Les migrations définitives sont plus rares. Au 17ème siècle, seule l’Alsace, fortement dépeuplée et dévastée par la guerre de Trente Ans, la peste et la famine, nécessite encore une véritable colonisation qui se fera par 13 000 Suisses, des Allemands, des Suédois, des Savoyards, des Champenois et des Lorrains ; la Franche-Comté, elle aussi es très touchée et recevra des immigrants suisses et savoyards essentiellement.
Dès le 16ème siècle, mais surtout au 18ème siècle, on constate, en revanche, un début d’exode rural en direction des grandes villes comme Bordeaux, Narbonne, Rouen, Lilles, Lyon, Marseille et paris, qui ont chacune leur domaine réservé, leur bassin démographique, qui s’élargit avec les années. La région fournit les immigrants non spécialisés (servantes, journaliers), les artisans du bois (tonneliers, charpentiers de la vallée de la Garonne), du textile, de l’habillement, du cuir. Des régions plus lointaines offrent des travailleurs à spécialité ; les maçons du Limousin, les chaudronniers auvergnats, les pâtissiers commingeois à Bordeaux ou suisses des Grison dans toutes les villes…

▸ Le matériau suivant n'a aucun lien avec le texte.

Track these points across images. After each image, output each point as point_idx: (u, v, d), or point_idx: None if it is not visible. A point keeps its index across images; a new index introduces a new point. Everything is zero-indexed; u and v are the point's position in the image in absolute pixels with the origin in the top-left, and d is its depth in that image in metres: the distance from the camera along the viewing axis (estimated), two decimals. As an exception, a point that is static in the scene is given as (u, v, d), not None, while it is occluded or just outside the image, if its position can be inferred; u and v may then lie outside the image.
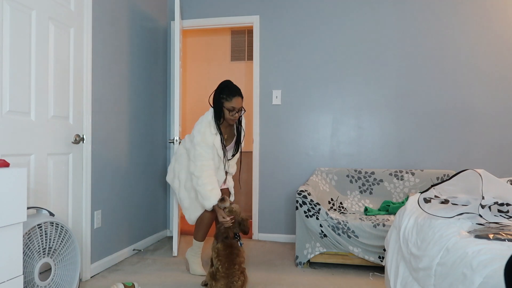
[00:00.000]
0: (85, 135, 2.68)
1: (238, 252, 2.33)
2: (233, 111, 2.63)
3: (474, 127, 3.49)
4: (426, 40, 3.57)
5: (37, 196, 2.26)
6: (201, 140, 2.61)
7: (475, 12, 3.49)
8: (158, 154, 3.86)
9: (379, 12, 3.65)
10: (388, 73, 3.63)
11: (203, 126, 2.65)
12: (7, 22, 2.04)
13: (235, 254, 2.31)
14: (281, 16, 3.84)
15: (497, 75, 3.46)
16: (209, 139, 2.63)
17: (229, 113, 2.64)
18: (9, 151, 2.05)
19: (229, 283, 2.22)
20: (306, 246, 2.95)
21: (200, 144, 2.61)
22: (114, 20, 3.04)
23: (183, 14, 4.04)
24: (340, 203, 3.42)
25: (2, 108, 2.03)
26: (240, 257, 2.32)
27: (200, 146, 2.61)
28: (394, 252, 1.99)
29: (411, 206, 1.96)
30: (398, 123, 3.61)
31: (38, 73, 2.26)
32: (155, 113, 3.80)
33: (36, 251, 1.83)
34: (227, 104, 2.62)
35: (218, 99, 2.65)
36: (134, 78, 3.36)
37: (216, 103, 2.66)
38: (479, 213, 1.54)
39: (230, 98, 2.61)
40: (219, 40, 5.07)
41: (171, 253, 3.36)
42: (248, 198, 4.72)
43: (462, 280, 1.21)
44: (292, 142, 3.80)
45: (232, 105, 2.61)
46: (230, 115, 2.64)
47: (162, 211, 3.94)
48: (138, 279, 2.68)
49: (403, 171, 3.43)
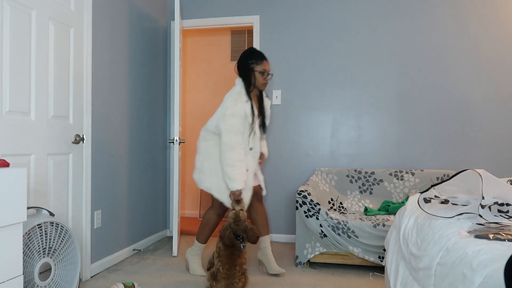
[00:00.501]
0: (85, 135, 2.68)
1: (240, 253, 2.31)
2: (265, 74, 2.64)
3: (474, 127, 3.49)
4: (426, 40, 3.57)
5: (37, 196, 2.26)
6: (232, 110, 2.54)
7: (475, 12, 3.49)
8: (158, 154, 3.86)
9: (379, 12, 3.65)
10: (388, 73, 3.63)
11: (234, 96, 2.59)
12: (7, 22, 2.04)
13: (236, 255, 2.29)
14: (281, 16, 3.84)
15: (497, 75, 3.46)
16: (240, 107, 2.55)
17: (262, 76, 2.63)
18: (9, 151, 2.05)
19: (230, 284, 2.21)
20: (306, 246, 2.95)
21: (232, 115, 2.53)
22: (114, 20, 3.04)
23: (183, 14, 4.04)
24: (340, 203, 3.41)
25: (2, 108, 2.03)
26: (241, 258, 2.30)
27: (231, 117, 2.53)
28: (394, 252, 1.99)
29: (411, 206, 1.96)
30: (398, 123, 3.61)
31: (38, 73, 2.26)
32: (155, 113, 3.80)
33: (36, 251, 1.83)
34: (258, 68, 2.62)
35: (247, 65, 2.63)
36: (134, 78, 3.36)
37: (246, 70, 2.64)
38: (479, 213, 1.54)
39: (260, 61, 2.63)
40: (219, 40, 5.07)
41: (171, 253, 3.36)
42: (248, 198, 4.72)
43: (462, 280, 1.21)
44: (292, 142, 3.80)
45: (264, 68, 2.63)
46: (262, 78, 2.64)
47: (162, 211, 3.94)
48: (138, 279, 2.68)
49: (403, 171, 3.43)
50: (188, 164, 5.09)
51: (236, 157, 2.53)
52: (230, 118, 2.54)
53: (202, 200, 4.95)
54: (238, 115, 2.54)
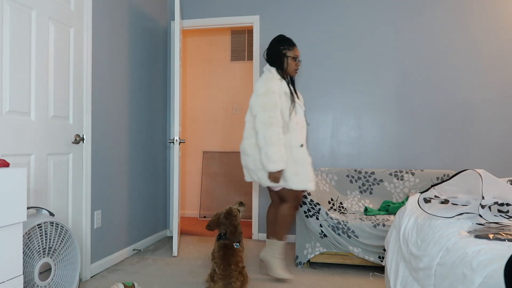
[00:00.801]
0: (85, 135, 2.68)
1: (233, 252, 2.31)
2: (297, 60, 2.62)
3: (474, 127, 3.49)
4: (426, 40, 3.57)
5: (37, 196, 2.26)
6: (265, 89, 2.44)
7: (474, 12, 3.49)
8: (158, 154, 3.86)
9: (379, 13, 3.65)
10: (388, 73, 3.63)
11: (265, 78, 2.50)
12: (7, 22, 2.04)
13: (230, 255, 2.29)
14: (281, 16, 3.84)
15: (497, 75, 3.46)
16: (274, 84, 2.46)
17: (294, 62, 2.61)
18: (9, 151, 2.05)
19: (227, 284, 2.21)
20: (306, 246, 2.95)
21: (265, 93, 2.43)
22: (114, 20, 3.04)
23: (183, 14, 4.04)
24: (340, 203, 3.41)
25: (2, 108, 2.03)
26: (236, 257, 2.30)
27: (264, 95, 2.43)
28: (394, 252, 1.99)
29: (411, 206, 1.96)
30: (398, 123, 3.61)
31: (38, 73, 2.26)
32: (155, 113, 3.80)
33: (36, 251, 1.83)
34: (291, 53, 2.60)
35: (279, 51, 2.60)
36: (134, 78, 3.36)
37: (278, 56, 2.60)
38: (479, 213, 1.54)
39: (292, 47, 2.61)
40: (219, 40, 5.07)
41: (171, 253, 3.36)
42: (248, 198, 4.72)
43: (462, 280, 1.21)
44: (292, 142, 3.80)
45: (295, 53, 2.62)
46: (295, 64, 2.61)
47: (162, 211, 3.94)
48: (138, 279, 2.68)
49: (403, 171, 3.43)
50: (188, 164, 5.10)
51: (274, 134, 2.39)
52: (263, 96, 2.44)
53: (202, 200, 4.96)
54: (272, 91, 2.44)
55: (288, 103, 2.54)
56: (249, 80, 4.89)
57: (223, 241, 2.35)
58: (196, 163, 5.07)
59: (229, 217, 2.39)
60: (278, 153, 2.40)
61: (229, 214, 2.40)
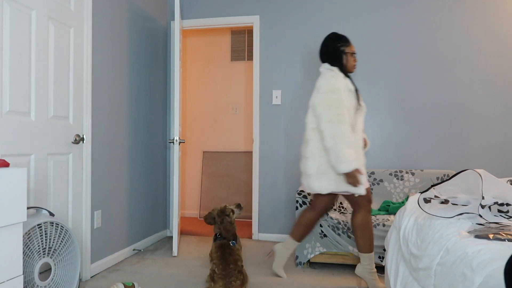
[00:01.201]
0: (85, 135, 2.68)
1: (231, 251, 2.32)
2: (355, 55, 2.52)
3: (474, 127, 3.49)
4: (425, 40, 3.57)
5: (37, 196, 2.26)
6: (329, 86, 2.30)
7: (474, 12, 3.49)
8: (158, 154, 3.86)
9: (378, 13, 3.65)
10: (387, 73, 3.63)
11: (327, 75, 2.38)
12: (7, 22, 2.04)
13: (227, 254, 2.30)
14: (281, 16, 3.84)
15: (497, 75, 3.46)
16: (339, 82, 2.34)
17: (352, 57, 2.51)
18: (9, 151, 2.05)
19: (227, 283, 2.21)
20: (306, 246, 2.95)
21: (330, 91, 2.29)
22: (114, 20, 3.04)
23: (183, 14, 4.04)
24: (340, 203, 3.41)
25: (2, 108, 2.03)
26: (233, 256, 2.30)
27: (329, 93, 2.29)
28: (394, 252, 1.99)
29: (411, 206, 1.96)
30: (398, 123, 3.61)
31: (38, 73, 2.26)
32: (155, 113, 3.80)
33: (36, 251, 1.83)
34: (349, 49, 2.50)
35: (337, 48, 2.49)
36: (134, 78, 3.36)
37: (337, 53, 2.49)
38: (479, 213, 1.54)
39: (348, 43, 2.51)
40: (219, 40, 5.07)
41: (171, 253, 3.36)
42: (248, 198, 4.72)
43: (462, 280, 1.21)
44: (292, 142, 3.80)
45: (353, 49, 2.52)
46: (353, 60, 2.51)
47: (162, 211, 3.94)
48: (138, 279, 2.68)
49: (403, 171, 3.43)
50: (188, 164, 5.10)
51: (343, 132, 2.23)
52: (328, 93, 2.30)
53: (202, 200, 4.96)
54: (337, 88, 2.30)
55: (354, 101, 2.41)
56: (249, 80, 4.89)
57: (220, 241, 2.36)
58: (196, 163, 5.07)
59: (221, 215, 2.43)
60: (349, 152, 2.23)
61: (222, 212, 2.43)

On estime à 50 000 ces ruraux s’installant tous les ans dans les villes, mais nombre de ces immigrants ne restent pas toujours ; par exemple, un tiers des Rouennais nés ou non dans la ville en partent ; un couple de Versaillais sur deux quitte la ville royale avant leurs dix ans de mariage. Ces immigrants ruraux quittent leur première ville d’accueil pour une autre, plus grande et plus attractive (souvent Paris) ; ou parce que leur installation a échoué ; ou, s’ils sont marginaux ou délinquants, afin d’échapper aux autorités ; ou, enfin, pour les filles-mères pour cacher leur grossesse et accoucher loin de chez elles.
L’immigration urbaine est donc liée à la croissance des villes, en particulier Versailles et Paris. Entre 1660 et 1717, Versailles passe de quelques centaines d’habitants à 30 000, venus de toute la France du nord-ouest, mais aussi des diocèses de Limoges et de Bourges (pays d’origine des travailleurs du bâtiment), de Savoie (pays des domestiques). Paris passe de 200 000 habitants vers 1500 à 300 000, en 1565 et 480 000 en 1715, et recrute partout. N’oublions ni Brest ni Rochefort, qui de villages, deviennent des villes par la volonté de Colbert. Si Toulouse plafonne après 1650, Bordeaux s’accroît considérablement après 1740 et Marseille après la peste de 1720, attirant les habitants de la vallée du Rhône, de la Haute-Provence, et surtout de la côte de Toulon à Gênes.